Сразу несколько негодующих голосов ответили ему:

– Да хорёк он вонючий, и больше ничего!

– Ему всё не так!

– Он хочет поражения Рима, чтобы показать, как мы все тут испорчены. Кроме него, разумеется!

– Дутый пузырь, сын нищей потаскухи!

– Он тащит Рим назад, хочет сделать его маленькой деревней...

– Власти он хочет! Власти, и больше ничего!

Магон поднял руку.

– Ну, я примерно понял, – со смешком начал он. И тут неожиданно прорвало Пинария – не столько от вина, сколько от перевозбуждения.

– Я, – закричал он, – недаром потерял два пальца, отбивая этрусскую вылазку под Вольсиниями! Если бы не наша манипула, и особенно не центурия под моим командованием, эти сволочи внесли бы полную суматоху в наш лагерь! Моими двумя пальцами – слышишь, Магон, моими! – Пинарий помахал культёй перед носом карфагенянина, – оплачена наша победа над этрусками и почётный мир! Оплачено то, что мы можем теперь воевать с эпирским выскочкой новыми силами!
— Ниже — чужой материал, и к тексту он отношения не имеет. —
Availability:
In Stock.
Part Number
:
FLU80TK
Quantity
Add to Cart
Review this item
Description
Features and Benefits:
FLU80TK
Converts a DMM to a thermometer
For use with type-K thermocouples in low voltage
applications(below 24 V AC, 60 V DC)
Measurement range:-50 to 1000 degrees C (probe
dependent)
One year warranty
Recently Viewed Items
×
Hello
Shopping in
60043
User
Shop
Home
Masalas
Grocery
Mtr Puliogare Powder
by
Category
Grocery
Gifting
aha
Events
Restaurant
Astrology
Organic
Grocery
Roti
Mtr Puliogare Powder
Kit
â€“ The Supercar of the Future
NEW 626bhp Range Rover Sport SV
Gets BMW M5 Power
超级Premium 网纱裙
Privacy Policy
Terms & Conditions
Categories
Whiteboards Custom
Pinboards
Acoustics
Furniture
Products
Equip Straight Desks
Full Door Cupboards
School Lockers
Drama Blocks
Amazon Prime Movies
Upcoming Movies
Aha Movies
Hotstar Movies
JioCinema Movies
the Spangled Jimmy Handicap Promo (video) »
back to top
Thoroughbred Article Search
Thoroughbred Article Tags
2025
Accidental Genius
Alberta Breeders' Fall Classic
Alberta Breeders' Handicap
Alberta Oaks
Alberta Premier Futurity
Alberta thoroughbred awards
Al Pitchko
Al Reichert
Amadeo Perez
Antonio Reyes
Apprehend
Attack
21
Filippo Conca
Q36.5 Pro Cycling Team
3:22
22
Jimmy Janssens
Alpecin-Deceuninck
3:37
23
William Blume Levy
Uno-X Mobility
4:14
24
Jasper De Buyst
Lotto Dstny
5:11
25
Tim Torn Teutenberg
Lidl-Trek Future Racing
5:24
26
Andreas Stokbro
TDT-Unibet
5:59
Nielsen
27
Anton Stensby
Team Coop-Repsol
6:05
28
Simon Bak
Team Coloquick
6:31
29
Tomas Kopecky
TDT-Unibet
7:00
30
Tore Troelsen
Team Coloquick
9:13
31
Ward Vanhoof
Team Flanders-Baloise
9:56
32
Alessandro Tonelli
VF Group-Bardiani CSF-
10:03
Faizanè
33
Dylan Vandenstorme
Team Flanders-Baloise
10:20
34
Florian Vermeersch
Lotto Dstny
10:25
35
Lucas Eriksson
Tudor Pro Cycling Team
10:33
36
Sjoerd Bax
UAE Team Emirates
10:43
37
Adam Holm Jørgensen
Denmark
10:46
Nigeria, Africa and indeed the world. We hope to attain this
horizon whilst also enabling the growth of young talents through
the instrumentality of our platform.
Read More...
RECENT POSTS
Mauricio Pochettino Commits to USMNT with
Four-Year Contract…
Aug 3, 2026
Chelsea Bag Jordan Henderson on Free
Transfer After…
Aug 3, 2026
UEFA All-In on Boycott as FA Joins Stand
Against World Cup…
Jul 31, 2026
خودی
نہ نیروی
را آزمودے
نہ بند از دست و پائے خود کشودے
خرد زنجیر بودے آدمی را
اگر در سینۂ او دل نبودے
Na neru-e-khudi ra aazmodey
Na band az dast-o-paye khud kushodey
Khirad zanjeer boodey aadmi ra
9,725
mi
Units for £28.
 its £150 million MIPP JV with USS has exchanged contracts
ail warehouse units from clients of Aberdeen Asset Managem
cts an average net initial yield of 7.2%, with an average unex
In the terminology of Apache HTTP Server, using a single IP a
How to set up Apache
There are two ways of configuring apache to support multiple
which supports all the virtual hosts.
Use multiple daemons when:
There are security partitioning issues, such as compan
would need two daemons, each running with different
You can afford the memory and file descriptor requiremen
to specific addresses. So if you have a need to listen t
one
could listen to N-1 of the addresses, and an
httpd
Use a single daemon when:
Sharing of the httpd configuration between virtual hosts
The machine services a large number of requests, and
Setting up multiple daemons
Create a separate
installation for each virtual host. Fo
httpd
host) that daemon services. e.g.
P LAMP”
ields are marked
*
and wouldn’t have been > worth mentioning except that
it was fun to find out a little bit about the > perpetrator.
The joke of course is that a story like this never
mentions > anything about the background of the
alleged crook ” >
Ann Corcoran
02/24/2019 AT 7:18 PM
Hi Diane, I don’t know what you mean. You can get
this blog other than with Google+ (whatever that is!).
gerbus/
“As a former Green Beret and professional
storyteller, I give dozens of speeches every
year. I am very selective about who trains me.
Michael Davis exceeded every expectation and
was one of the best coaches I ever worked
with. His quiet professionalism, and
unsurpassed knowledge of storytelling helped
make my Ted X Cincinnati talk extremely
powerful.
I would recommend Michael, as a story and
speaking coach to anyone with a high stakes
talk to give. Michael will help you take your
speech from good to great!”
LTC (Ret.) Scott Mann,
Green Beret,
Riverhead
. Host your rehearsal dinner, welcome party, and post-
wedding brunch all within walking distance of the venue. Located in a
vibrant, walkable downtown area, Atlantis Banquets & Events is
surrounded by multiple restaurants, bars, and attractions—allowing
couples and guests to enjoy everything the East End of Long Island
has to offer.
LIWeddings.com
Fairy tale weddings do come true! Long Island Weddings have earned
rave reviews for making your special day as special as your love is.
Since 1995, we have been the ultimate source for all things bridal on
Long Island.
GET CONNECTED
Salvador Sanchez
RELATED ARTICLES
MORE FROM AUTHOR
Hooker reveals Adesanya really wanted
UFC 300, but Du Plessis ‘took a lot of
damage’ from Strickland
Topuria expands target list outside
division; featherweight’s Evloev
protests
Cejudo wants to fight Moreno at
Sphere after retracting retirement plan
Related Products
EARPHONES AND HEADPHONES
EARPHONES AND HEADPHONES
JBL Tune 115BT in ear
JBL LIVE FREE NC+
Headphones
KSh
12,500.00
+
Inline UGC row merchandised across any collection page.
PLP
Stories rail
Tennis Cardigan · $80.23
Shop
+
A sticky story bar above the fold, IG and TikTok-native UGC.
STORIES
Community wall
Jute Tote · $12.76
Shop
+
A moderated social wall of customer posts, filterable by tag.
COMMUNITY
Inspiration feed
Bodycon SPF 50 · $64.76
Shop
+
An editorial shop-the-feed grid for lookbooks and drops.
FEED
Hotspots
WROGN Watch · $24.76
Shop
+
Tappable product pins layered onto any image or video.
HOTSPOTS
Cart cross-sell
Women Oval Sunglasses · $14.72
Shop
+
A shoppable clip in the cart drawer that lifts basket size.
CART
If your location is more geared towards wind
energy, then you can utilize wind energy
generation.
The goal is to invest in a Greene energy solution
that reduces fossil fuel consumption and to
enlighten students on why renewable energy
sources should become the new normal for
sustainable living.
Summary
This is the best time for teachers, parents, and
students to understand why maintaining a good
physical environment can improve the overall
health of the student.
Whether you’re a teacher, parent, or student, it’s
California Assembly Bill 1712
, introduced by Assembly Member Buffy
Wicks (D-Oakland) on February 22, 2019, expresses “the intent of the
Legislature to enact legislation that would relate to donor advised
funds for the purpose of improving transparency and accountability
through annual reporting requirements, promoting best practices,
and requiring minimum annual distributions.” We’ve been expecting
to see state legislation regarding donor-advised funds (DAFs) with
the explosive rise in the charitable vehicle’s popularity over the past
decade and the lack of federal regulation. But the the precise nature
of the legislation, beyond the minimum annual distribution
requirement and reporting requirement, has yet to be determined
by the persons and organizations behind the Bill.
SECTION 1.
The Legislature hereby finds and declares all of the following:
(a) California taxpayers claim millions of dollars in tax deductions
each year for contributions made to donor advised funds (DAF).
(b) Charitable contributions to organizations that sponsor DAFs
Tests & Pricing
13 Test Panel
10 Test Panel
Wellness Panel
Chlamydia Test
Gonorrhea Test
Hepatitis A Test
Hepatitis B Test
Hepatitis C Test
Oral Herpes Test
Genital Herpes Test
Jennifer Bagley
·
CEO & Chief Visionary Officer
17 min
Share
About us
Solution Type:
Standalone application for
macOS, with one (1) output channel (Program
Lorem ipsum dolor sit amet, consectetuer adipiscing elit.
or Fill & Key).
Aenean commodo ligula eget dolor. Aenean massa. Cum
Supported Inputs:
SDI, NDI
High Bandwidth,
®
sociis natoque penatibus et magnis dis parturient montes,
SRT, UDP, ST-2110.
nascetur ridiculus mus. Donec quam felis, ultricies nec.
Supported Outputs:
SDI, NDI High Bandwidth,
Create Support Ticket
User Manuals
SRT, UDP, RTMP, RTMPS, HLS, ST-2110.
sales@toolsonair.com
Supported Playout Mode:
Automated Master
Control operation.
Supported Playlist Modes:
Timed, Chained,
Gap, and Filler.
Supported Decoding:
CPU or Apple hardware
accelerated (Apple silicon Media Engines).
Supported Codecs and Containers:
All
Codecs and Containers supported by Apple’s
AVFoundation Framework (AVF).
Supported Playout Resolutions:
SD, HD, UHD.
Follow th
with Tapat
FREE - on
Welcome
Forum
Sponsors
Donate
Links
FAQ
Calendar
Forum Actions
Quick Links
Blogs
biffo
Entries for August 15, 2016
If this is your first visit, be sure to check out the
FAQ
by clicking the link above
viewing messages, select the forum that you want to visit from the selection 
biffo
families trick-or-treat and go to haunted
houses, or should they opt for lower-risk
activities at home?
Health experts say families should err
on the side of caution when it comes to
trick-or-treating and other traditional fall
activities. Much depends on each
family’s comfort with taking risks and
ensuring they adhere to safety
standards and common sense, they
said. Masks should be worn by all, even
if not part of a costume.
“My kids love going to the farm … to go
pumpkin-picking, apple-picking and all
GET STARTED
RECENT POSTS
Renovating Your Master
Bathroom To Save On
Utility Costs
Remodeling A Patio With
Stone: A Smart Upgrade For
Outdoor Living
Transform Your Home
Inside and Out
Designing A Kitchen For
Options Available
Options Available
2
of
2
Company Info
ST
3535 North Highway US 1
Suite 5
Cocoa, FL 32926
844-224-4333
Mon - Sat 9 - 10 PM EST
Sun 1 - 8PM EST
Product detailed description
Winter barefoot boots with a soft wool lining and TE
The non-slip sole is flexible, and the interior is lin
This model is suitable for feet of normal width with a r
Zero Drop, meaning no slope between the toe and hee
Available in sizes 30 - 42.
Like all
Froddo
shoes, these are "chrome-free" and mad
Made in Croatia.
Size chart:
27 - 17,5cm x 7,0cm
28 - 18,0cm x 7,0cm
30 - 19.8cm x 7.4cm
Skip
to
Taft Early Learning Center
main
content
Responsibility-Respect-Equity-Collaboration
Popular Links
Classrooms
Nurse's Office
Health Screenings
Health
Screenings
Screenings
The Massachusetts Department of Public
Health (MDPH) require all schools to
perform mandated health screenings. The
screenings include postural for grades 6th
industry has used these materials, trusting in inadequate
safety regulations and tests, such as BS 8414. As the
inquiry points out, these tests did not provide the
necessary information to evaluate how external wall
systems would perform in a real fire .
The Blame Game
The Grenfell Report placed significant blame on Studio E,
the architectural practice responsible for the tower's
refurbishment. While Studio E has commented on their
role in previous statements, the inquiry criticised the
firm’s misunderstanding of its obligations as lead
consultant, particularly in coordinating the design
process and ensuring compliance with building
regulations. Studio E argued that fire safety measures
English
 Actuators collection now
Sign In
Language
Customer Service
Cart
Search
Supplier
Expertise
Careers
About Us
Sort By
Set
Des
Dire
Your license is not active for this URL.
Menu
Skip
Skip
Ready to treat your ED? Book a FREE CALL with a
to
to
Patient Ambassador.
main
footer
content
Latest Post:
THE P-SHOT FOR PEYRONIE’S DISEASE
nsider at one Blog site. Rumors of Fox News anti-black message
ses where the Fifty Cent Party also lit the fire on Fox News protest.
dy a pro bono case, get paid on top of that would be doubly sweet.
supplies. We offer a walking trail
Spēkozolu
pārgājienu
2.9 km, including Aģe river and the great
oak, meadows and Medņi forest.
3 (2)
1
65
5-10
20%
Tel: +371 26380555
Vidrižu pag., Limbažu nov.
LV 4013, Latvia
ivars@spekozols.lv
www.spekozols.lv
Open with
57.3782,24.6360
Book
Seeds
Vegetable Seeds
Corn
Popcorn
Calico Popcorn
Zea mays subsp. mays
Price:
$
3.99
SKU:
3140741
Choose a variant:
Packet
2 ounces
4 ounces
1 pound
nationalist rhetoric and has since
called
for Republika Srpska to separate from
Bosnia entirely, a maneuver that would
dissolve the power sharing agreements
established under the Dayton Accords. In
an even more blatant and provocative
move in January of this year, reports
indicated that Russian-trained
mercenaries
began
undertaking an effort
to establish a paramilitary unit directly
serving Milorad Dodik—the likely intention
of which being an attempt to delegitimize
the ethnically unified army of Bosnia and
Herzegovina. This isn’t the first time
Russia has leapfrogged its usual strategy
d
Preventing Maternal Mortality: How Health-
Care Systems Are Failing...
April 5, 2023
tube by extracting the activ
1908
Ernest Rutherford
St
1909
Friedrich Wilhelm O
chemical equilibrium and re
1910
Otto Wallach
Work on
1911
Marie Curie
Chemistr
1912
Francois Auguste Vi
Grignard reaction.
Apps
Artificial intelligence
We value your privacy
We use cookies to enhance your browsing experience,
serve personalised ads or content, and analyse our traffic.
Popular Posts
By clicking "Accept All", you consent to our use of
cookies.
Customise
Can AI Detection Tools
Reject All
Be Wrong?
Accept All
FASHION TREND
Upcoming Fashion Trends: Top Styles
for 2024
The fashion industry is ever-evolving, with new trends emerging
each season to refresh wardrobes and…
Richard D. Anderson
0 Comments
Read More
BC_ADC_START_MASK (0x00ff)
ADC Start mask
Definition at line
И вот этот... шелудивый осёл Фабриций – он теперь хочет сдаться – да-да, сдаться! – из каких-то своих политических интересов...

– Допустим, не ты один потерял два... Ну, да не будем об этом, – проворчал Магон, – ты выговорился? Иди охладись, тебе завтра ещё в сенате выступать! Надо же вам объяснить городу Риму, что эти страшные элефантасы – действительно, такая же скотина, как и любой бык или этот, – он махнул в ту сторону, куда недавно увели осла, – Фабриций!

– Да пусть меня сожрёт этот ваш элефантас, если завтра же в сенате мы не разгромим фабрицианцев и не покажем Риму, что они ведут к гибели город и Италийский союз!

– Ты, действительно, слишком разгорячился, Пинарий, – озабоченно сказал Корунканий, – Магон прав. Давай-ка успокаивайся, и чтобы ночь у меня нормально спал! Завтра – дело поважнее этрусской войны.

– Да успокоюсь я, – Пинарий улыбнулся, – только чуть-чуть погодя. Долой эпиротов и фабрицианцев! – воскликнул он.

– Долой эпиротов и фабрицианцев, – эхом подхватили бойцы. Некоторые даже проснулись и заорали тоже. "Прекрасный день, прекрасная работа", – похвалил себя Магон. А ещё он очень обогатил за это застолье свой запас латинских слов. Например, "попрём" – чудесное же слово! Евнух любил изучать языки всесторонне, это очень нравилось тем иностранцам, на которых он хотел произвести впечатление.